§ **ESERCIZI DA SVOLGERE**
1/ Secondo il brano su Semipalatinsk, quale fu il primo atto del futuro presidente Nursultan Nazarbaev?
2/ Per favore, prosegui il brano su Semipalatinsk a partire dalla sua ultima frase.

§ **ESTRATTO DELLA PAGINA**
┄┄┄┄┄┄┄┄┄┄

Scrivere e parlare del caso Semipalatinsk è più che importante: è fondamentale. Perché la storia del Kazakistan è stata scritta in quest’area di circa 18mila chilometri quadrati – cioè l’equivalente del Galles, la cui superficie è di poco inferiore ai 21mila –, che, a partire dal 1989, sarebbe divenuta la culla di una “primavera kazaka” precorritrice dell’indipendenza.
E oggi, 29 agosto 2021, giorno che marca i trent’anni esatti della chiusura del poligono nucleare di Semipalatinsk – il primo atto del futuro presidente del Kazakistan indipendente, Nursultan Nazarbaev –, nella nazione centroasiatica è momento di festeggiamenti, raccoglimento e riflessioni. Festeggiamenti per i traguardi tagliati nell’ultimo trentennio in materia di bonifica dell’ex area nucleare e lobbismo internazionale in direzione del disarmamento. Raccoglimento per commemorare le vittime di quelle sperimentazioni – alle quali è stata dedicata un’opera monumentale nel 2001, la colonna “Più forte della morte”. E riflessioni su ciò che attende il Kazakistan all’orizzonte.

┄┄┄┄┄┄┄┄┄┄

§ **VOCI DEL DATASET**
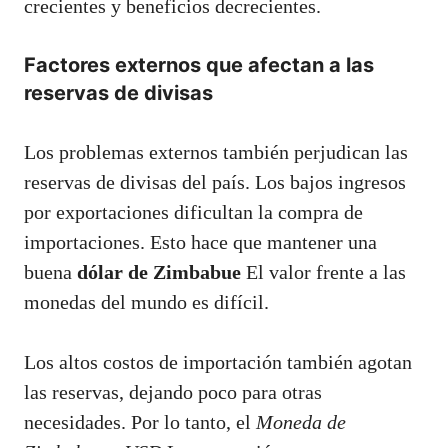
crecientes y beneficios decrecientes.
Factores externos que afectan a las
reservas de divisas
Los problemas externos también perjudican las
reservas de divisas del país. Los bajos ingresos
por exportaciones dificultan la compra de
importaciones. Esto hace que mantener una
buena
dólar de Zimbabue
El valor frente a las
monedas del mundo es difícil.
Los altos costos de importación también agotan
las reservas, dejando poco para otras
necesidades. Por lo tanto, el
Moneda de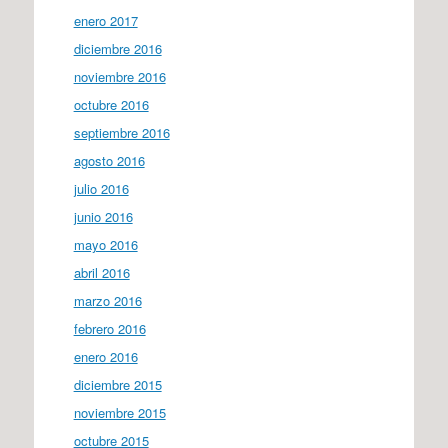
enero 2017
diciembre 2016
noviembre 2016
octubre 2016
septiembre 2016
agosto 2016
julio 2016
junio 2016
mayo 2016
abril 2016
marzo 2016
febrero 2016
enero 2016
diciembre 2015
noviembre 2015
octubre 2015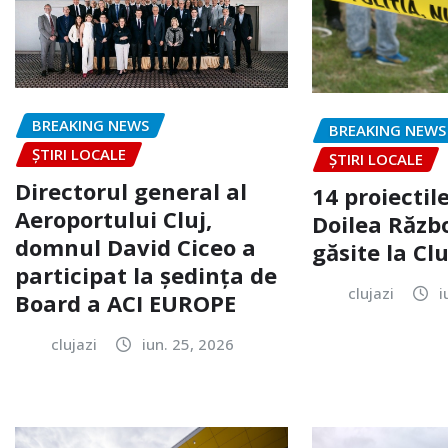
BREAKING NEWS
BREAKING NEWS
ȘTIRI LOCALE
ȘTIRI LOCALE
Directorul general al
14 proiectile
Aeroportului Cluj,
Doilea Răzb
domnul David Ciceo a
găsite la Clu
participat la ședința de
clujazi
i
Board a ACI EUROPE
clujazi
iun. 25, 2026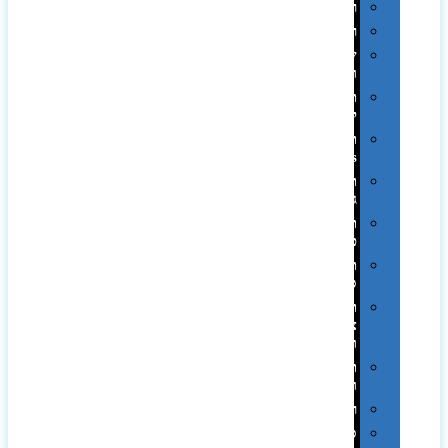
רטרו
רכב
שעונים
ומסגרות
תיקים
לכנסים
תיקי
Swiss
תיקי
גב
תיקי
טיולים
תיקי
ספורט
תיקי
צד
ומכתביות
תערוכות
וכנסים
רמקולים
סוכריות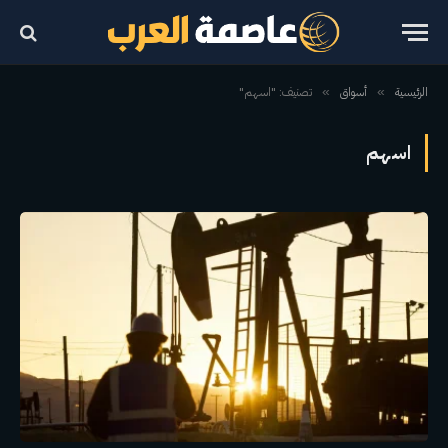
الرئيسية
أسواق
تصنيف: "اسهم"
»
»
اسهم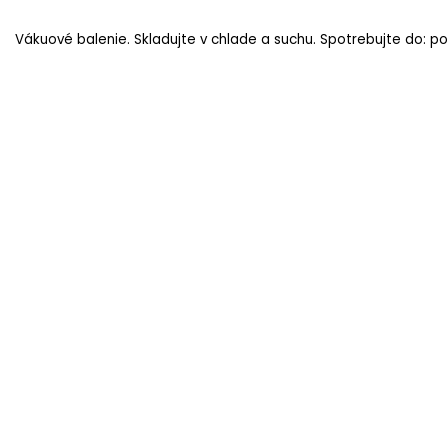
Vákuové balenie. Skladujte v chlade a suchu. Spotrebujte do: po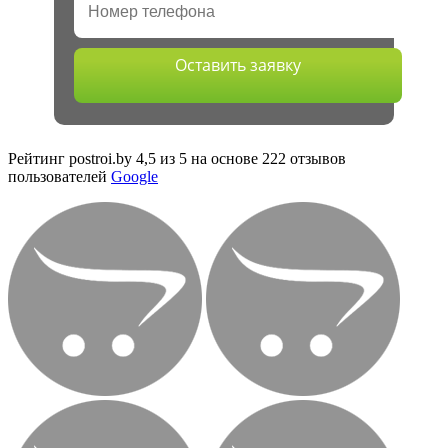
Оставить заявку
Рейтинг postroi.by 4,5 из 5 на основе 222 отзывов
пользователей
Google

┄┄┄┄┄┄┄┄┄┄

§ **ELENCO SOLUZIONI**
1/ La chiusura del poligono nucleare di Semipalatinsk.

2/
Un trentennale memorabile
La chiusura del poligono di tiro nucleare di Semipalatinsk, che ai tempi della guerra fredda fu il più grande e il principale laboratorio atomico dell’Unione Sovietica, ha compiuto ufficialmente trent’anni. I messaggi di auguri stanno arrivando da ogni parte del mondo, Stati Uniti inclusi, perché questo non è un anniversario qualsiasi: è un trentennale.
I mittenti sono tra loro molto diversi, ma il contenuto dei loro messaggi è simile, se non identico. Trattasi, invero, di congratulazioni per i successi conseguiti dal 1991 ad oggi. E i successi, numeri e fatti alla mano, sono innumerevoli. Uno, comunque, risalta tra tutti: la trasformazione del Kazakistan nella potenza-guida del movimento mondiale per il disarmamento nucleare – un titolo universalmente riconosciuto da singoli Stati, entità sovranazionali, realtà nongovernative e organizzazioni internazionali.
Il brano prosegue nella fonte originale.